The church in Malate is one of the church that I occasionally pass by whenever I go to a meeting. This church is so out of the way that my chance of visiting this church is little. That’s why I was both surprised and pleased when I accidentally entered the church one afternoon. I say accidentally because I only realized that I entered Malate Church when I was already inside the church.
The church of Malate, built by the Augustinians in 1588, is one of the oldest church outside of Intramuros. Its stone structure was built in 1591. Just like many old churches that I visited, Malate Church served as a beacon of history. It was damaged by earthquakes. The original stone church was demolished in 1667 by the colonial government due to fear of an invasion of the Chinese pirate Koxinga.
|Malate Churh in 1831 as painted by the Frenchman Cyrille Pierre Théodore Laplace's Voyage Autour du Monde par les Mers de l’Inde et de Chine. Notice the nipa houses and trees, and the Manila Bay is so near the church. (Source: Filipino eScribbles, seen from Wikipedia)|
The British used Malate Church as headquarters during their invasion in 1762. It was then destroyed by a typhoon in 1868. The destruction of the church didn't make the faith of its parishioners falter. Together with their parish priest, the parishioners (who were mostly poor fishermen) asked for funds around Manila and the neighboring provinces.
The church rebuilt by the sweat and blood of the residents of Malate was burned during World War 2 with only the walls remained standing. The current structure of Malate Church, a good blending of Muslim and baroque architecture, was built by the Columban fathers.
Malate Church is not that spacious. I felt the wall pressing all around me. The good thing is that I feel the oldness of the church. That I am walked the very same aisle where generations and generations of Catholics had walked.
What I like is the Stations of the Cross because the painting looks great. My favorite is this image of sinners nailing our Lord to the cross.
Just like the first two churches that I featured for this year's virtual Visita Iglesia, Malate Church was also dedicated to Mama Mary, under her title as Our Lady of Good Remedies.

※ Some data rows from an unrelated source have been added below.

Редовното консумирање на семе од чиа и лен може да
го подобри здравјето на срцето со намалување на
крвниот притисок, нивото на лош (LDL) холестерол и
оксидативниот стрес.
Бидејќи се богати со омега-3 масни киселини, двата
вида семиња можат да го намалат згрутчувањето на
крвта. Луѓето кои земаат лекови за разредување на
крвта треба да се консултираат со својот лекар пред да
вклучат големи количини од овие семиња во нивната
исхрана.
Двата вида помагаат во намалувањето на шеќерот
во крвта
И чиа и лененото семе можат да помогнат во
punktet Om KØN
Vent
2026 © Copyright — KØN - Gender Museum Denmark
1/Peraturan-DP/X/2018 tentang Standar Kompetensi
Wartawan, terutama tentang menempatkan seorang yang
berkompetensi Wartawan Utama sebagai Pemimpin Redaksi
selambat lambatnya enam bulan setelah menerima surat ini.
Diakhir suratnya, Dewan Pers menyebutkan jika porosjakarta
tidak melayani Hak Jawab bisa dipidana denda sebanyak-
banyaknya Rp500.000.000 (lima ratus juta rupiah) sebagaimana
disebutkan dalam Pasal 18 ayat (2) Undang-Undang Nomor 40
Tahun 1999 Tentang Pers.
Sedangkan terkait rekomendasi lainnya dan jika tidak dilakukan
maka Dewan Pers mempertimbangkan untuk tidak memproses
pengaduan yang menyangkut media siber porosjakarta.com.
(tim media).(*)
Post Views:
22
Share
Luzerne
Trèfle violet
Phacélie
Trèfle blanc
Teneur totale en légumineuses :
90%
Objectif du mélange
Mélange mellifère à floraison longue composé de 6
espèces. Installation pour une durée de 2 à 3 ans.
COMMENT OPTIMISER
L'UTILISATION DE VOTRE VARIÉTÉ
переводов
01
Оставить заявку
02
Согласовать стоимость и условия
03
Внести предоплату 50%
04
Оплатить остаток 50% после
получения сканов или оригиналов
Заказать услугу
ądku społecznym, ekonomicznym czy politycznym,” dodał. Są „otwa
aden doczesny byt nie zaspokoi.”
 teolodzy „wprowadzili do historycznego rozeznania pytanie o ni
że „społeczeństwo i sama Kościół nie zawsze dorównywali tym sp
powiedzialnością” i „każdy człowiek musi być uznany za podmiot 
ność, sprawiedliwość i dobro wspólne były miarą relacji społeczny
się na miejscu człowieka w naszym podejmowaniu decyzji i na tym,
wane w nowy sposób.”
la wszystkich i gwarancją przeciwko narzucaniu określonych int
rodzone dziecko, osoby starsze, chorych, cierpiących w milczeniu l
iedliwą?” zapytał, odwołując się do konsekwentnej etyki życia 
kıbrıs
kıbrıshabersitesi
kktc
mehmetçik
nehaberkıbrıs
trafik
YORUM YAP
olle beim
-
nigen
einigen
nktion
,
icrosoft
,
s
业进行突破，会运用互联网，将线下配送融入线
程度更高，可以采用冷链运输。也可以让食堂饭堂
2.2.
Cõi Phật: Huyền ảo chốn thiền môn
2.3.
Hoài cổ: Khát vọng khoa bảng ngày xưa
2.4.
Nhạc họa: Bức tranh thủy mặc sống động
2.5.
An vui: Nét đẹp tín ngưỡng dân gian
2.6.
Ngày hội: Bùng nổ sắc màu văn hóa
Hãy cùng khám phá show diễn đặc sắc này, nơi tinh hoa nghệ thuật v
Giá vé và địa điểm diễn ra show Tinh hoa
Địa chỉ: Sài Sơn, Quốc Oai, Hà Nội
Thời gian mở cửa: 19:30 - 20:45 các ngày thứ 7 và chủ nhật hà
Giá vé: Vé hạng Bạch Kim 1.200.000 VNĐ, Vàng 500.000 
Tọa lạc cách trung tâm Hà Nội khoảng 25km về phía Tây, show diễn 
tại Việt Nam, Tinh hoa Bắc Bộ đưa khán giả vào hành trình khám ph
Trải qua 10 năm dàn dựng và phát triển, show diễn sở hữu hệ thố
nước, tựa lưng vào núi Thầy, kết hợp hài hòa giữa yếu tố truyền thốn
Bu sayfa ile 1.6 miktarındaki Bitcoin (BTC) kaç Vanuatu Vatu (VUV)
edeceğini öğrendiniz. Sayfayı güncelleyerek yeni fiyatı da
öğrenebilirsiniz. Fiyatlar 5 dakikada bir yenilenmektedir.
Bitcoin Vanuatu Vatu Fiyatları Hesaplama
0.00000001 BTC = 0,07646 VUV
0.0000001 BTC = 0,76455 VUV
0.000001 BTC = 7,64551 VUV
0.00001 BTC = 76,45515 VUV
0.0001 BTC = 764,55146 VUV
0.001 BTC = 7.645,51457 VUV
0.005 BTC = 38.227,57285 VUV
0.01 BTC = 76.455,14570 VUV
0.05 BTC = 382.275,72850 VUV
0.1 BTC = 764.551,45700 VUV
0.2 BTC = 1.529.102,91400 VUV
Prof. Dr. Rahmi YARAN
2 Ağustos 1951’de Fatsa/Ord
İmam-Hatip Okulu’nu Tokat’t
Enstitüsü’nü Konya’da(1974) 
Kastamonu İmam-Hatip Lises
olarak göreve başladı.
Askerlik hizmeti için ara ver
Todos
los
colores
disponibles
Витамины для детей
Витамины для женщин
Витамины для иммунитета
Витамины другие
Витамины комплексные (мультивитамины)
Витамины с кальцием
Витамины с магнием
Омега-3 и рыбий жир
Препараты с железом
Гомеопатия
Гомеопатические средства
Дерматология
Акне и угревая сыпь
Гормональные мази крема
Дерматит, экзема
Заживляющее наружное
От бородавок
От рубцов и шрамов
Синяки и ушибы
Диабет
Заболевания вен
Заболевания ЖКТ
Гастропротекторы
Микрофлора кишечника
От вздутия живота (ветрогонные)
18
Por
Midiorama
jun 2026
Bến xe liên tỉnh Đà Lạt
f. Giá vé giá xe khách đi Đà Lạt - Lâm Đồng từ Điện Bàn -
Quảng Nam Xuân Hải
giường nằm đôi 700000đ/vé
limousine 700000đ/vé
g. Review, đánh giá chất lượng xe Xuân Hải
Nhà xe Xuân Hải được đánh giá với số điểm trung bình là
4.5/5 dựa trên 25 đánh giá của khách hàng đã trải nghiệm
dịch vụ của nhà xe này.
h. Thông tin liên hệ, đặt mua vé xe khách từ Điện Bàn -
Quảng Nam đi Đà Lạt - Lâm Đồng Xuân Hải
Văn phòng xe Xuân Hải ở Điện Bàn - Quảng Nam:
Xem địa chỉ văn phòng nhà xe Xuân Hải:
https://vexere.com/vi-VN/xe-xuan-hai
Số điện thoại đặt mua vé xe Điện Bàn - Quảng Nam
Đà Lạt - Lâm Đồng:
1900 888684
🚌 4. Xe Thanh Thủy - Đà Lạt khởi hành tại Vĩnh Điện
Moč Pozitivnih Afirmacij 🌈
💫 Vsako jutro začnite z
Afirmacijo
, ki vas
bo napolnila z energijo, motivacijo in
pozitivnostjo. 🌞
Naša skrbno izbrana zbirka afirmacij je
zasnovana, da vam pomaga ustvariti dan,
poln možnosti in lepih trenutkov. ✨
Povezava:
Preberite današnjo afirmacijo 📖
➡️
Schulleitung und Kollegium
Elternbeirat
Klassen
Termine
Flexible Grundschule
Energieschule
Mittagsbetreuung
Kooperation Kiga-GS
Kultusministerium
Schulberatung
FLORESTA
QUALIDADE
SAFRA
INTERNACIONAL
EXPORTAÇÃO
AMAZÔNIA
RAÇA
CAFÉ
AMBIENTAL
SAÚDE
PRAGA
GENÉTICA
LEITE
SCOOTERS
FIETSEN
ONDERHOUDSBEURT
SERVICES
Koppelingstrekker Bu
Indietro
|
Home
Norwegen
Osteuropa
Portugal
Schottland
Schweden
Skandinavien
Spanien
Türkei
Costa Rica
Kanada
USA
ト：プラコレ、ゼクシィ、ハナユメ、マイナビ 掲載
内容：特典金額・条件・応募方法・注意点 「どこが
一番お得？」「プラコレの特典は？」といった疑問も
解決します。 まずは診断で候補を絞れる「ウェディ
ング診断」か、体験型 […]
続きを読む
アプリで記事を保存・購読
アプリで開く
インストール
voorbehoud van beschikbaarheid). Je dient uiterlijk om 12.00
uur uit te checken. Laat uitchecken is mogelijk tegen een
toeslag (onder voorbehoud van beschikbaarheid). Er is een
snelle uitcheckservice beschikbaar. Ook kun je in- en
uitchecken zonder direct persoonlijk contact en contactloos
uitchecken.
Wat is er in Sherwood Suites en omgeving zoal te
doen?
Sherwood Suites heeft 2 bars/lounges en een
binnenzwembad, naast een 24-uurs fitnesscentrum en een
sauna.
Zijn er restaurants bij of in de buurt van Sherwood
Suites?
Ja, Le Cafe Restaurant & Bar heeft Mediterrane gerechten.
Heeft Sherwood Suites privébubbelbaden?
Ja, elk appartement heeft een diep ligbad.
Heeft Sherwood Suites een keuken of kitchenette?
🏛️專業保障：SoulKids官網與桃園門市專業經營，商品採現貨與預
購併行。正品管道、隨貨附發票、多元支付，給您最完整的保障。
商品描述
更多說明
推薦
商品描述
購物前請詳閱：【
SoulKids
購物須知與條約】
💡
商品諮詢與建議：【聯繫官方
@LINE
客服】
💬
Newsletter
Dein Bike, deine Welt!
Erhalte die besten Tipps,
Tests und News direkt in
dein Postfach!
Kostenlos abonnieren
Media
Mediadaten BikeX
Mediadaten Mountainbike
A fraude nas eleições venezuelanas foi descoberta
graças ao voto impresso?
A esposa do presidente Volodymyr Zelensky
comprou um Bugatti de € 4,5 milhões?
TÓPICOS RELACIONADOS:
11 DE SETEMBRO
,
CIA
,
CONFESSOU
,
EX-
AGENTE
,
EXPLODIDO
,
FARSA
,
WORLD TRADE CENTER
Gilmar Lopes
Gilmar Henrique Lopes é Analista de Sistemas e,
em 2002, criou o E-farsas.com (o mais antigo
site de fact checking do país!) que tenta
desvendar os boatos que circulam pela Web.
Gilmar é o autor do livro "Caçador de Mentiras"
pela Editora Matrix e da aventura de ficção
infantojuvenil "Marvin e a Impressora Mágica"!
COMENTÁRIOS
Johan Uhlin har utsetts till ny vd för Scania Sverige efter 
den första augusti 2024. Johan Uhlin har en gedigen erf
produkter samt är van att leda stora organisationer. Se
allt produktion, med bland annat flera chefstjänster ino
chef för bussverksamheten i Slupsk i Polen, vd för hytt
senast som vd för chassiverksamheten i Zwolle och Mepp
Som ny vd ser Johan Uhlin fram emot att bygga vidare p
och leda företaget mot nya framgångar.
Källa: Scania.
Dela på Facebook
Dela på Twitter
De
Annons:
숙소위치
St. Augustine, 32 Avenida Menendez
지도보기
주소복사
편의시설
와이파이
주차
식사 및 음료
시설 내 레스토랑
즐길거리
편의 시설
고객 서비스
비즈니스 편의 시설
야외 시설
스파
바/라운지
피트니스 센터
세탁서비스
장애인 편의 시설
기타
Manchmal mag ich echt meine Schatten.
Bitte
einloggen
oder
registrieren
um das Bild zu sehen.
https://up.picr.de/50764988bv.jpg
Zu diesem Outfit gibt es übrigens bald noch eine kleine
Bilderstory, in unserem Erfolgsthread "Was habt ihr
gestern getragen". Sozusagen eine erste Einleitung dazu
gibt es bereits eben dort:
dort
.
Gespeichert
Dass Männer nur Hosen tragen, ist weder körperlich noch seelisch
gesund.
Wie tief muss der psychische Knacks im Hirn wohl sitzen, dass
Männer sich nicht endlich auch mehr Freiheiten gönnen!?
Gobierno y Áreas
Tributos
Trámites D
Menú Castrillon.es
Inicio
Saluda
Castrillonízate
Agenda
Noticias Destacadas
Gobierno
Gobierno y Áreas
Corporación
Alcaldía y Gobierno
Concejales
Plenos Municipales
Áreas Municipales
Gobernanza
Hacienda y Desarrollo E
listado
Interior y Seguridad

Her image was brought by Augustinian Friar Juan de Guevara from Spain in 1624.
|Malate Church's icon of Our Lady of Good Remedies (Source: Wikipedia)|
Devotion to Our Lady of Good Remedies became popular that it even spread to the provinces. In Pangasinan they have the “Virgin of Malate” and she is also hailed as the Queen of the Pampangeños.
I enjoyed my very short visit to Malate Church. I do wish to visit it again, especially now that bones and other relics of the past were unearthed at this church. Malate Church is truly a time capsule of Manila's history.
Plenty of information about Malate Church on this blog post was obtained from the Malate Church website and the Malate Church article in Wikipedia.
Visita Iglesia is a Catholic tradition of visiting seven churches during Maundy Thursday. For each day, this Holy Week, I will feature one church as a sort of virtual Visita Iglesia.